▸ **WHAT TO DO**
Where the entries below show "11: (204, 223, 2.39)", begin there and print that line and all following lines exactly, through the last, omitting pictures.

━━━━━━━━━━

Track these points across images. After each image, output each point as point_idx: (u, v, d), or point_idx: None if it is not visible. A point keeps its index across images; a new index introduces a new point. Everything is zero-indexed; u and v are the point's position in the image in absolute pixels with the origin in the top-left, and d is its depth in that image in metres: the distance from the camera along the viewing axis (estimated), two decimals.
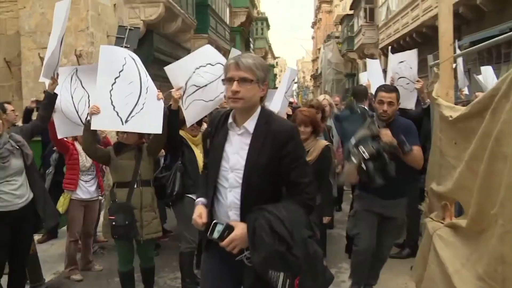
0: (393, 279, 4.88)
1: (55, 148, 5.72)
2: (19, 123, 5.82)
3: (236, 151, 2.37)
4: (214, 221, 2.32)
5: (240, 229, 2.26)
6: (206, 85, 4.43)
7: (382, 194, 3.96)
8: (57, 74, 4.30)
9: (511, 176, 2.02)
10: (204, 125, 5.00)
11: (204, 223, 2.39)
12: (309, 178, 2.39)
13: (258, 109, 2.38)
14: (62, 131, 4.75)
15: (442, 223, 3.05)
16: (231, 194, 2.36)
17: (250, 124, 2.36)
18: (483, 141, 2.33)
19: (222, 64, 4.48)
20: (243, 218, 2.31)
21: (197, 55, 4.60)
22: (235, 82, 2.26)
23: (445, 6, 3.12)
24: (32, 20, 9.75)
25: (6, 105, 5.66)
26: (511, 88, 2.08)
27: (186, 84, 4.37)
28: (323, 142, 4.35)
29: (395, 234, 4.45)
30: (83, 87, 4.72)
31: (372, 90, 6.37)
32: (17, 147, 3.92)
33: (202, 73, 4.41)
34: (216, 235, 2.28)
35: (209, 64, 4.42)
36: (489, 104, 2.30)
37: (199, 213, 2.42)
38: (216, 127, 2.49)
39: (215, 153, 2.44)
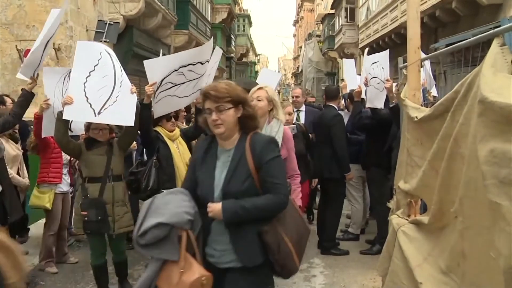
0: (363, 274, 5.02)
1: None
2: None
3: None
4: None
5: None
6: (183, 83, 4.43)
7: None
8: (37, 75, 4.36)
9: (468, 175, 2.10)
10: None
11: None
12: None
13: None
14: (47, 131, 4.66)
15: (407, 219, 3.16)
16: None
17: None
18: (444, 142, 2.43)
19: (201, 64, 4.47)
20: None
21: (191, 53, 4.59)
22: None
23: (413, 11, 3.22)
24: (9, 11, 9.65)
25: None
26: (468, 92, 2.18)
27: (161, 81, 4.37)
28: None
29: None
30: None
31: (348, 90, 6.53)
32: None
33: (186, 71, 4.39)
34: None
35: (199, 62, 4.41)
36: (450, 106, 2.40)
37: None
38: None
39: None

━━━━━━━━━━

▸ **TASK RESULT**
11: (204, 223, 2.39)
12: (309, 178, 2.39)
13: (258, 109, 2.38)
14: (62, 131, 4.75)
15: (442, 223, 3.05)
16: (231, 194, 2.36)
17: (250, 124, 2.36)
18: (483, 141, 2.33)
19: (222, 64, 4.48)
20: (243, 218, 2.31)
21: (197, 55, 4.60)
22: (235, 82, 2.26)
23: (445, 6, 3.12)
24: (32, 20, 9.75)
25: (6, 105, 5.66)
26: (511, 88, 2.08)
27: (186, 84, 4.37)
28: (323, 142, 4.35)
29: (395, 234, 4.45)
30: (83, 87, 4.72)
31: (372, 90, 6.37)
32: (17, 147, 3.92)
33: (202, 73, 4.41)
34: (216, 235, 2.28)
35: (209, 64, 4.42)
36: (489, 104, 2.30)
37: (199, 213, 2.42)
38: (216, 127, 2.49)
39: (215, 153, 2.44)
0: (363, 274, 5.02)
1: None
2: None
3: None
4: None
5: None
6: (183, 83, 4.43)
7: None
8: (37, 75, 4.36)
9: (468, 175, 2.10)
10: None
11: None
12: None
13: None
14: (47, 131, 4.66)
15: (407, 219, 3.16)
16: None
17: None
18: (444, 142, 2.43)
19: (201, 64, 4.47)
20: None
21: (191, 53, 4.59)
22: None
23: (413, 11, 3.22)
24: (9, 11, 9.65)
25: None
26: (468, 92, 2.18)
27: (161, 81, 4.37)
28: None
29: None
30: None
31: (348, 90, 6.53)
32: None
33: (186, 71, 4.39)
34: None
35: (199, 62, 4.41)
36: (450, 106, 2.40)
37: None
38: None
39: None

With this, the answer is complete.